HealthProbe - Export Specification
Last Updated: 2026-05-23 Status: Target design for recovery-compatible exports
1. Purpose
Exports let the user preserve selected point-in-time views, diffs, record tables, and evidence summaries from the local SQLite archive.
HealthProbe does not restore, patch backups, or re-publish HealthKit data. Exports should still preserve enough structure for external recovery/salvage tools to reason about what was observed.
2. Export Kinds
Supported target kinds:
- observation_records_json;
- observation_records_csv;
- observation_diff_json;
- type_summary_json;
- archive_manifest_json.
Large exports must stream/page from SQLite. Do not materialize all records into Swift arrays.
3. JSON Envelope
Every JSON export uses a versioned envelope:
{
"export_format_version": 1,
"export_id": "UUID",
"export_kind": "observation_records_json",
"created_at": "2026-05-23T12:00:00.000Z",
"app": {
"name": "HealthProbe",
"version": "local-build"
},
"archive": {
"schema_version": 2,
"device_chain_hash": "hex",
"from_observation_id": 1,
"to_observation_id": null
},
"filters": {
"sample_type_identifiers": [],
"date_range": null,
"include_relationships": true
},
"manifest": {
"record_count": 0,
"item_hash_algorithm": "sha256",
"manifest_hash_algorithm": "sha256",
"manifest_hash": "hex"
},
"items": []
}
JSON keys are emitted in deterministic sorted order for canonical hashing.
4. Export Item Contract
Record items should include: - sample identity hash; - HealthKit UUID hash when available; - strict fingerprint; - semantic fingerprint when available; - payload version hash; - sample type identifier; - start/end timestamps as ISO 8601 UTC; - value kind, value, unit, category, workout fields; - source/provenance hashes or redacted fields allowed by the export scope; - metadata hash and optional metadata object when allowed; - relationships when both endpoints are in scope, or unresolved endpoint hashes when explicitly allowed; - observation visibility fields: first seen, last verified, disappeared evidence when available.
Every item has:
- item_hash = SHA-256(canonical item JSON).
5. Manifest Hash
manifest_hash is calculated incrementally:
SHA-256(
canonical_export_metadata_json
+ ordered_item_hashes
+ canonical_counts_json
+ canonical_filter_json
)
The manifest hash must cover exported content through item hashes. Counts, first dates, or last dates alone are not sufficient.
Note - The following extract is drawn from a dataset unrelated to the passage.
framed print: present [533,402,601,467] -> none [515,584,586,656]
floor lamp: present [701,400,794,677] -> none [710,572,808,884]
Item order: 1. sample type identifier; 2. start date; 3. end date; 4. sample identity hash; 5. payload version hash.
6. CSV Contract
CSV exports are flat record tables for spreadsheet and external tooling.
Required column order:
1. export_id
2. observation_id
3. sample_type_identifier
4. sample_identity_hash
5. sample_uuid_hash
6. strict_fingerprint
7. semantic_fingerprint
8. payload_hash
9. start_date_utc
10. end_date_utc
11. value_kind
12. numeric_value
13. unit
14. category_value
15. workout_activity_type
16. duration_seconds
17. source_hash
18. device_hash
19. metadata_hash
20. first_seen_observation_id
21. last_verified_observation_id
22. disappeared_observation_id
23. item_hash
CSV uses RFC 4180 quoting rules and UTF-8.
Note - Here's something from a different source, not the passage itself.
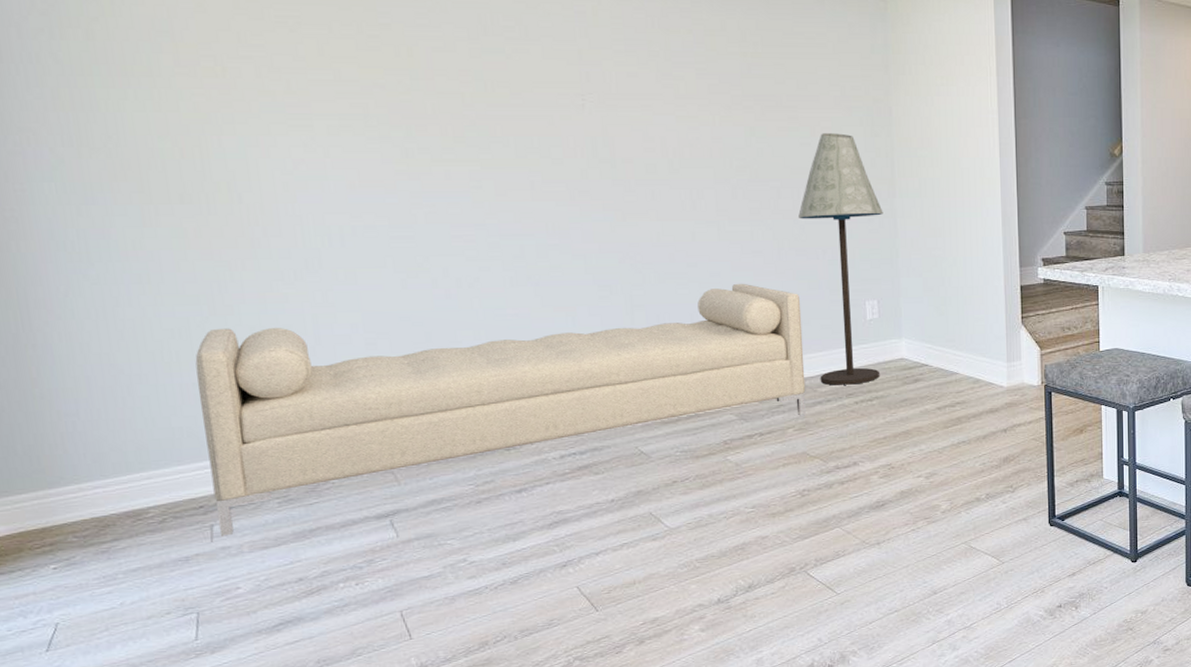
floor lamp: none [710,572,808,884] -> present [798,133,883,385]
Relationships are not flattened into the main CSV row. If needed, export a companion relationships CSV with source/target sample hashes.
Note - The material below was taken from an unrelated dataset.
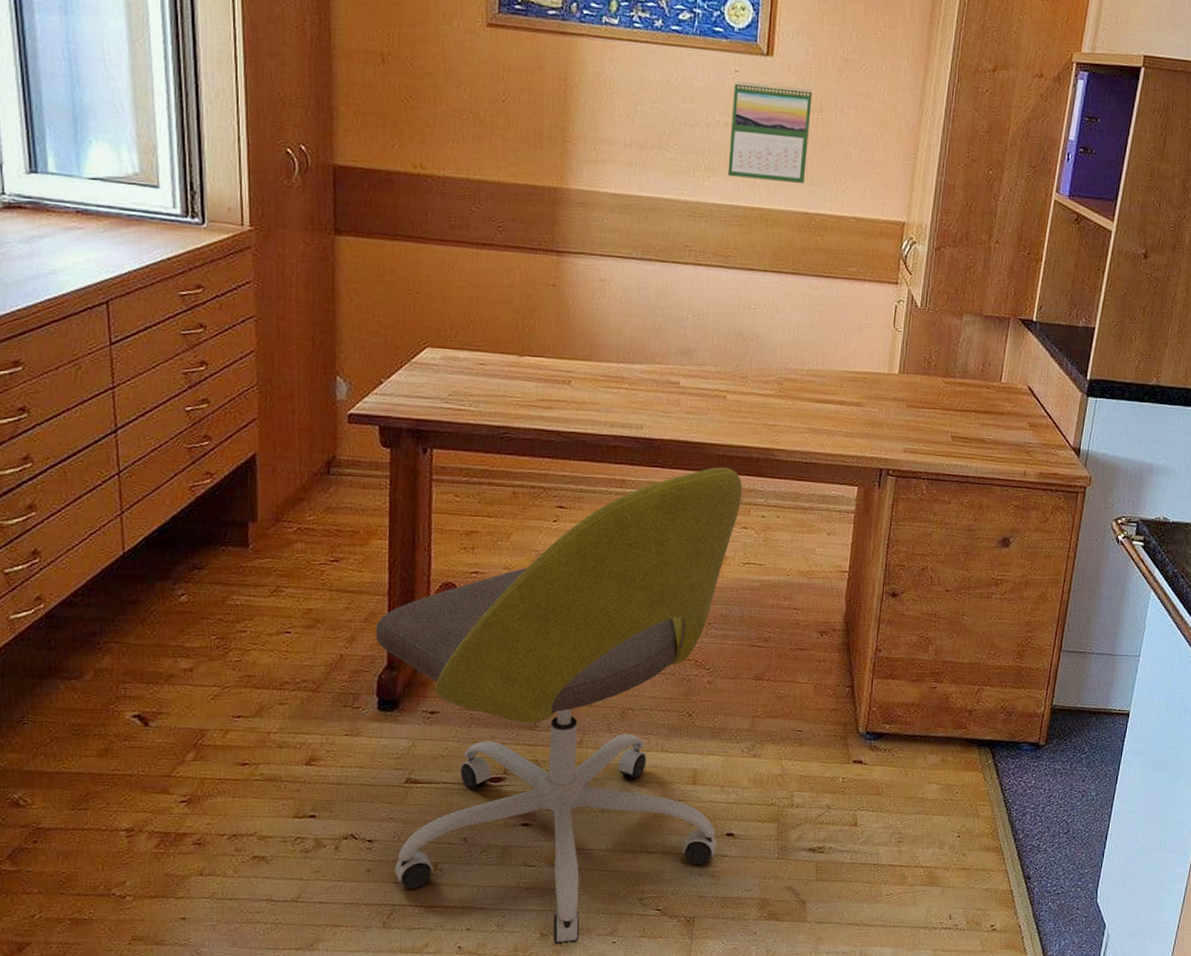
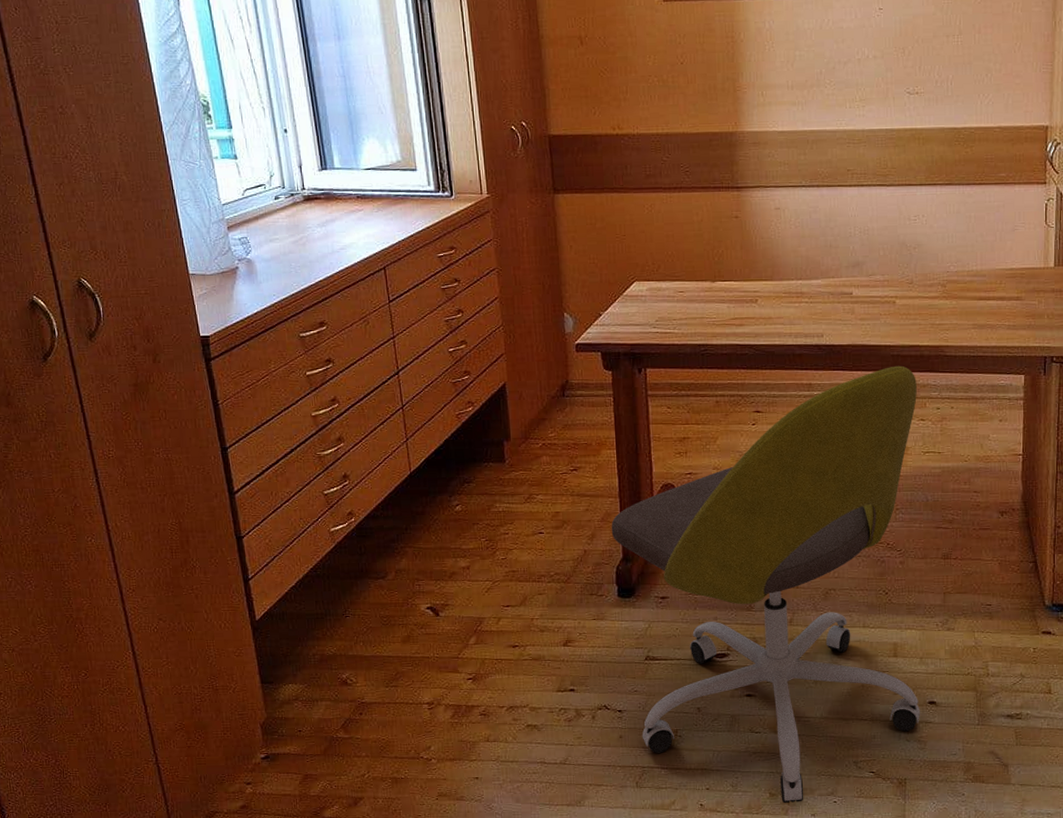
calendar: present [727,81,813,184] -> none [879,15,952,104]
7. Streaming And Cancellation
Implementation contract:
- page records from SQLite with deterministic cursors;
- write output incrementally;
- update item/manifest hash state as rows stream;
- if the user cancels, mark export status as cancelled and do not record a completed manifest;
- failed exports should leave no completed manifest row unless the output is verifiable.
Resume support is optional for v1 exports.
8. Provenance Warning
Every user-facing export flow must communicate that: - exported data is observed evidence from HealthKit-accessible surfaces; - external re-publication to HealthKit may lose original metadata/provenance; - HealthProbe itself does not restore or modify HealthKit/iOS backups.